**TASK DESCRIPTION**
Write the listing out again exactly as it stands, with no images.

##### INPUT FOR THIS TASK #####

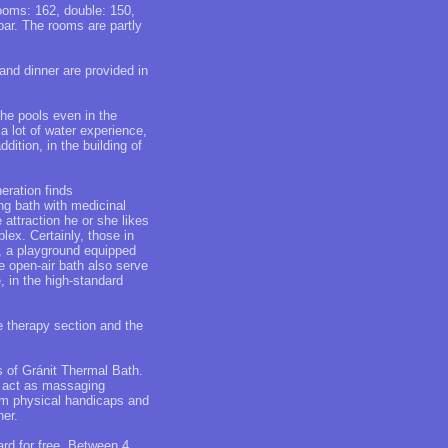
rooms: 162, double: 150,
ibar. The rooms are partly
and dinner are provided in
the pools even in the
 a lot of water experience,
dition, in the building of
eration finds
ing bath with medicinal
attraction he or she likes
lex. Certainly, those in
h, a playground equipped
he open-air bath also serve
, in the high-standard
e therapy section and the
s of Gránit Thermal Bath.
ts act as massaging
rom physical handicaps and
ner.
ard for free. Between 4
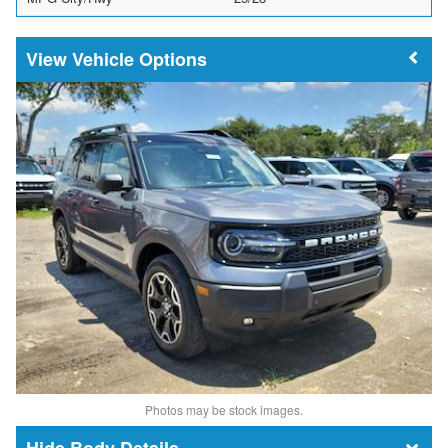
Vehicle Options
Photos may be stock images.
Body Details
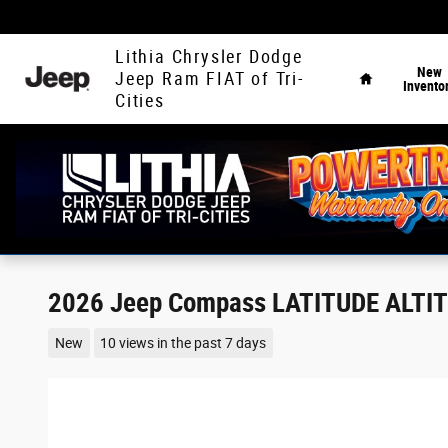
Skip to main content
Home
Lithia Chrysler Dodge
New
Jeep Ram FIAT of Tri-
Invento
Cities
2026 Jeep Compass LATITUDE ALTI
New
10 views in the past 7 days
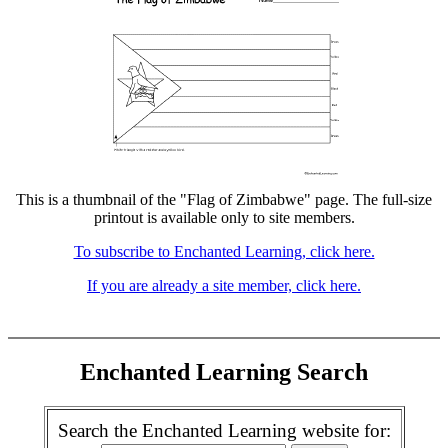
This is a thumbnail of the "Flag of Zimbabwe" page. The full-size
printout is available only to site members.
To subscribe to Enchanted Learning, click here.
If you are already a site member, click here.
Enchanted Learning Search
Search the Enchanted Learning website for:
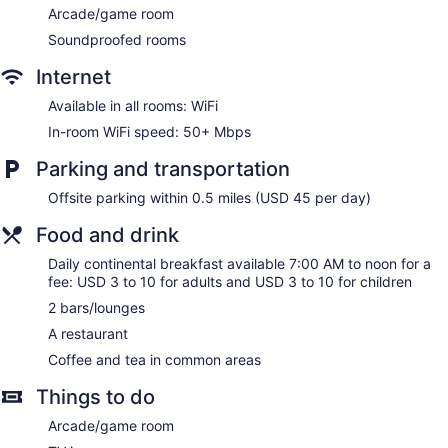
desks and desk chairs, as well as phones; free local calls are
Arcade/game room
provided (restrictions may apply). Hypo-allergenic bedding
Soundproofed rooms
and irons/ironing boards can be requested. Housekeeping is
provided daily. Renovation of all guestrooms was completed
Internet
in January 2025.
Available in all rooms: WiFi
In-room WiFi speed: 50+ Mbps
Parking and transportation
Offsite parking within 0.5 miles (USD 45 per day)
Food and drink
Daily continental breakfast available 7:00 AM to noon for a
fee: USD 3 to 10 for adults and USD 3 to 10 for children
2 bars/lounges
A restaurant
Coffee and tea in common areas
Things to do
Arcade/game room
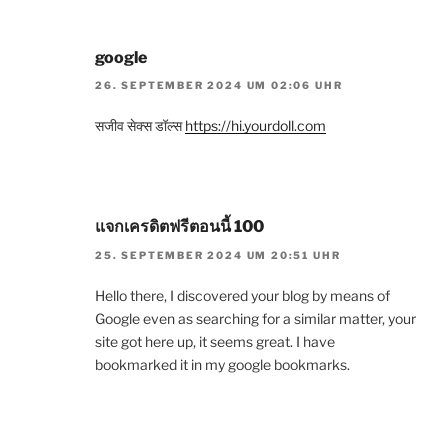
google
26. SEPTEMBER 2024 UM 02:06 UHR
सजीव सेक्स डॉल्स
https://hi.yourdoll.com
แจกเครดิตฟรีตอนนี้ 100
25. SEPTEMBER 2024 UM 20:51 UHR
Hello there, I discovered your blog by means of
Google even as searching for a similar matter, your
site got here up, it seems great. I have
bookmarked it in my google bookmarks.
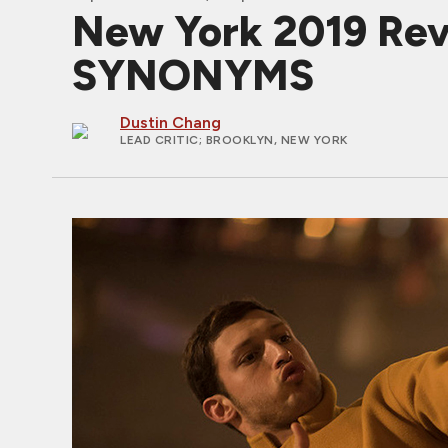
New York 2019 Revi
SYNONYMS
Dustin Chang
LEAD CRITIC
; BROOKLYN, NEW YORK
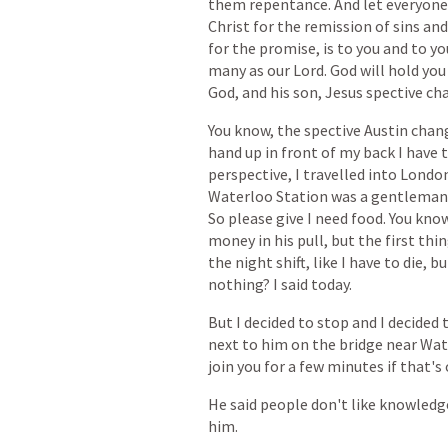
them
repentance.
And
let
everyone
Christ
for
the
remission
of
sins
and
for
the
promise,
is
to
you
and
to
yo
many
as
our
Lord.
God
will
hold
you
God,
and
his
son,
Jesus
spective
ch
You
know,
the
spective
Austin
chan
hand
up
in
front
of
my
back
I
have
perspective,
I
travelled
into
Londo
Waterloo
Station
was
a
gentleman
So
please
give
I
need
food.
You
kno
money
in
his
pull,
but
the
first
thi
the
night
shift,
like
I
have
to
die,
bu
nothing?
I
said
today.
But
I
decided
to
stop
and
I
decided
next
to
him
on
the
bridge
near
Wat
join
you
for
a
few
minutes
if
that's
He
said
people
don't
like
knowledg
him.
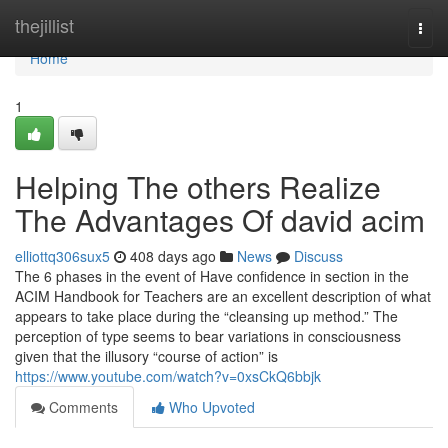
Home
thejillist
Togg
navi
Home
1
Helping The others Realize
The Advantages Of david acim
elliottq306sux5
408 days ago
News
Discuss
The 6 phases in the event of Have confidence in section in the
ACIM Handbook for Teachers are an excellent description of what
appears to take place during the “cleansing up method.” The
perception of type seems to bear variations in consciousness
given that the illusory “course of action” is
https://www.youtube.com/watch?v=0xsCkQ6bbjk
Comments
Who Upvoted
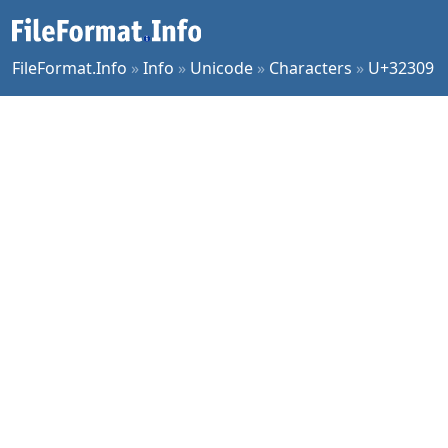
FileFormat.Info
»
Info
»
Unicode
»
Characters
»
U+32309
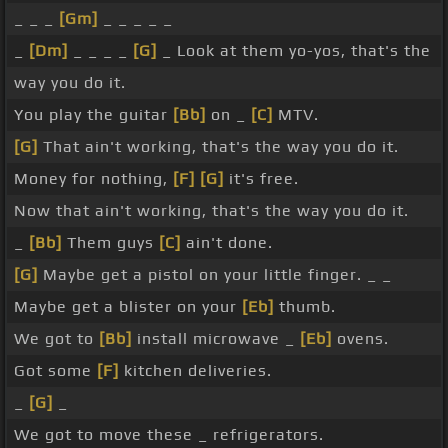
_ _ _
[Gm]
_ _ _ _ _
_
[Dm]
_ _ _ _
[G]
_ Look at them yo-yos, that's the
way you do it.
You play the guitar
[Bb]
on _
[C]
MTV.
[G]
That ain't working, that's the way you do it.
Money for nothing,
[F]
[G]
it's free.
Now that ain't working, that's the way you do it.
_
[Bb]
Them guys
[C]
ain't done.
[G]
Maybe get a pistol on your little finger. _ _
Maybe get a blister on your
[Eb]
thumb.
We got to
[Bb]
install microwave _
[Eb]
ovens.
Got some
[F]
kitchen deliveries.
_
[G]
_
We got to move these _ refrigerators.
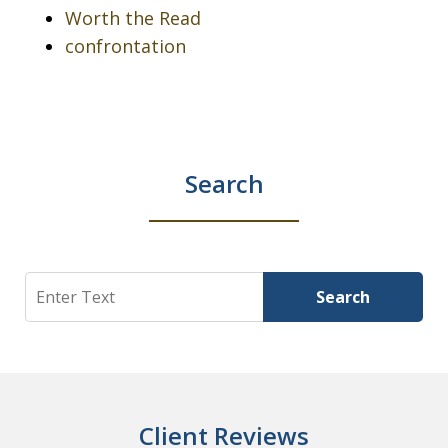
Worth the Read
confrontation
Search
Search
Search
Client Reviews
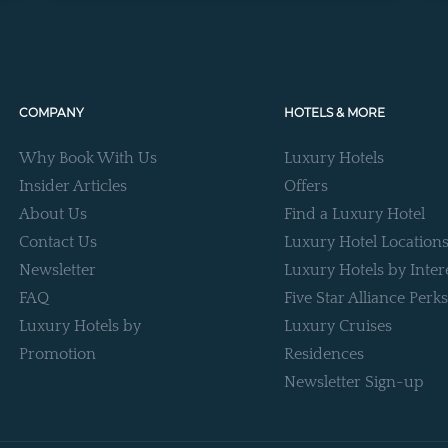
COMPANY
HOTELS & MORE
Why Book With Us
Luxury Hotels
Insider Articles
Offers
About Us
Find a Luxury Hotel
Contact Us
Luxury Hotel Location
Newsletter
Luxury Hotels by Inter
FAQ
Five Star Alliance Perks
Luxury Hotels by
Luxury Cruises
Promotion
Residences
Newsletter Sign-up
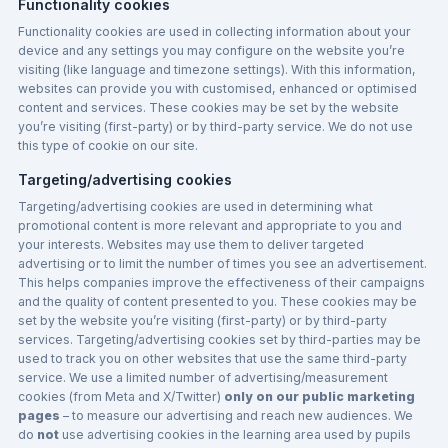
Functionality cookies
Functionality cookies are used in collecting information about your
device and any settings you may configure on the website you’re
visiting (like language and timezone settings). With this information,
websites can provide you with customised, enhanced or optimised
content and services. These cookies may be set by the website
you’re visiting (first-party) or by third-party service. We do not use
this type of cookie on our site.
Targeting/advertising cookies
Targeting/advertising cookies are used in determining what
promotional content is more relevant and appropriate to you and
your interests. Websites may use them to deliver targeted
advertising or to limit the number of times you see an advertisement.
This helps companies improve the effectiveness of their campaigns
and the quality of content presented to you. These cookies may be
set by the website you’re visiting (first-party) or by third-party
services. Targeting/advertising cookies set by third-parties may be
used to track you on other websites that use the same third-party
service. We use a limited number of advertising/measurement
cookies (from Meta and X/Twitter)
only on our public marketing
pages
– to measure our advertising and reach new audiences. We
do
not
use advertising cookies in the learning area used by pupils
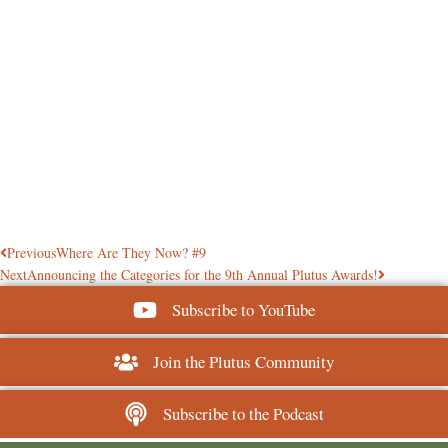
Previous
Where Are They Now? #9
Next
Announcing the Categories for the 9th Annual Plutus Awards!
Subscribe to YouTube
Join the Plutus Community
Subscribe to the Podcast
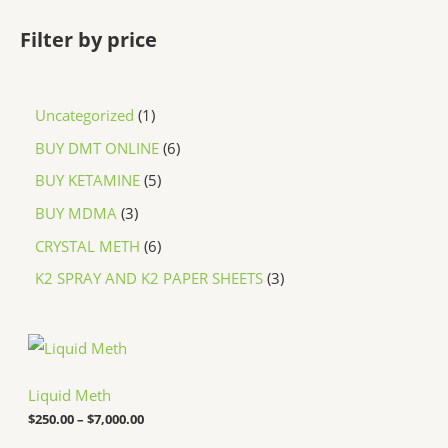
Filter by price
Uncategorized
1
BUY DMT ONLINE
6
BUY KETAMINE
5
BUY MDMA
3
CRYSTAL METH
6
K2 SPRAY AND K2 PAPER SHEETS
3
P
r
i
c
Liquid Meth
e
$
250.00
–
$
7,000.00
r
a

#####

**SOLUTION BELOW**
rooms: 162, double: 150,
ibar. The rooms are partly
and dinner are provided in
the pools even in the
 a lot of water experience,
dition, in the building of
eration finds
ing bath with medicinal
attraction he or she likes
lex. Certainly, those in
h, a playground equipped
he open-air bath also serve
, in the high-standard
e therapy section and the
s of Gránit Thermal Bath.
ts act as massaging
rom physical handicaps and
ner.
ard for free. Between 4
Vehicle Options
Photos may be stock images.
Body Details
Skip to main content
Home
Lithia Chrysler Dodge
New
Jeep Ram FIAT of Tri-
Invento
Cities
2026 Jeep Compass LATITUDE ALTI
New
10 views in the past 7 days
This is a thumbnail of the "Flag of Zimbabwe" page. The full-size
printout is available only to site members.
To subscribe to Enchanted Learning, click here.
If you are already a site member, click here.
Enchanted Learning Search
Search the Enchanted Learning website for:
desks and desk chairs, as well as phones; free local calls are
Arcade/game room
provided (restrictions may apply). Hypo-allergenic bedding
Soundproofed rooms
and irons/ironing boards can be requested. Housekeeping is
provided daily. Renovation of all guestrooms was completed
Internet
in January 2025.
Available in all rooms: WiFi
In-room WiFi speed: 50+ Mbps
Parking and transportation
Offsite parking within 0.5 miles (USD 45 per day)
Food and drink
Daily continental breakfast available 7:00 AM to noon for a
fee: USD 3 to 10 for adults and USD 3 to 10 for children
2 bars/lounges
A restaurant
Coffee and tea in common areas
Things to do
Arcade/game room
google
26. SEPTEMBER 2024 UM 02:06 UHR
सजीव सेक्स डॉल्स
https://hi.yourdoll.com
แจกเครดิตฟรีตอนนี้ 100
25. SEPTEMBER 2024 UM 20:51 UHR
Hello there, I discovered your blog by means of
Google even as searching for a similar matter, your
site got here up, it seems great. I have
bookmarked it in my google bookmarks.
New York 2019 Revi
SYNONYMS
Dustin Chang
LEAD CRITIC
; BROOKLYN, NEW YORK
them
repentance.
And
let
everyone
Christ
for
the
remission
of
sins
and
for
the
promise,
is
to
you
and
to
yo
many
as
our
Lord.
God
will
hold
you
God,
and
his
son,
Jesus
spective
ch
You
know,
the
spective
Austin
chan
hand
up
in
front
of
my
back
I
have
perspective,
I
travelled
into
Londo
Waterloo
Station
was
a
gentleman
So
please
give
I
need
food.
You
kno
money
in
his
pull,
but
the
first
thi
the
night
shift,
like
I
have
to
die,
bu
nothing?
I
said
today.
But
I
decided
to
stop
and
I
decided
next
to
him
on
the
bridge
near
Wat
join
you
for
a
few
minutes
if
that's
He
said
people
don't
like
knowledg
him.
Home
thejillist
Togg
navi
Home
1
Helping The others Realize
The Advantages Of david acim
elliottq306sux5
408 days ago
News
Discuss
The 6 phases in the event of Have confidence in section in the
ACIM Handbook for Teachers are an excellent description of what
appears to take place during the “cleansing up method.” The
perception of type seems to bear variations in consciousness
given that the illusory “course of action” is
https://www.youtube.com/watch?v=0xsCkQ6bbjk
Comments
Who Upvoted
FileFormat.Info
»
Info
»
Unicode
»
Characters
»
U+32309
_ _ _
[Gm]
_ _ _ _ _
_
[Dm]
_ _ _ _
[G]
_ Look at them yo-yos, that's the
way you do it.
You play the guitar
[Bb]
on _
[C]
MTV.
[G]
That ain't working, that's the way you do it.
Money for nothing,
[F]
[G]
it's free.
Now that ain't working, that's the way you do it.
_
[Bb]
Them guys
[C]
ain't done.
[G]
Maybe get a pistol on your little finger. _ _
Maybe get a blister on your
[Eb]
thumb.
We got to
[Bb]
install microwave _
[Eb]
ovens.
Got some
[F]
kitchen deliveries.
_
[G]
_
We got to move these _ refrigerators.
Worth the Read
confrontation
Search
Search
Search
Client Reviews
COMPANY
HOTELS & MORE
Why Book With Us
Luxury Hotels
Insider Articles
Offers
About Us
Find a Luxury Hotel
Contact Us
Luxury Hotel Location
Newsletter
Luxury Hotels by Inter
FAQ
Five Star Alliance Perks
Luxury Hotels by
Luxury Cruises
Promotion
Residences
Newsletter Sign-up
Functionality cookies
Functionality cookies are used in collecting information about your
device and any settings you may configure on the website you’re
visiting (like language and timezone settings). With this information,
websites can provide you with customised, enhanced or optimised
content and services. These cookies may be set by the website
you’re visiting (first-party) or by third-party service. We do not use
this type of cookie on our site.
Targeting/advertising cookies
Targeting/advertising cookies are used in determining what
promotional content is more relevant and appropriate to you and
your interests. Websites may use them to deliver targeted
advertising or to limit the number of times you see an advertisement.
This helps companies improve the effectiveness of their campaigns
and the quality of content presented to you. These cookies may be
set by the website you’re visiting (first-party) or by third-party
services. Targeting/advertising cookies set by third-parties may be
used to track you on other websites that use the same third-party
service. We use a limited number of advertising/measurement
cookies (from Meta and X/Twitter)
only on our public marketing
pages
– to measure our advertising and reach new audiences. We
do
not
use advertising cookies in the learning area used by pupils
Previous
Where Are They Now? #9
Next
Announcing the Categories for the 9th Annual Plutus Awards!
Subscribe to YouTube
Join the Plutus Community
Subscribe to the Podcast
Filter by price
Uncategorized
1
BUY DMT ONLINE
6
BUY KETAMINE
5
BUY MDMA
3
CRYSTAL METH
6
K2 SPRAY AND K2 PAPER SHEETS
3
P
r
i
c
Liquid Meth
e
$
250.00
–
$
7,000.00
r
a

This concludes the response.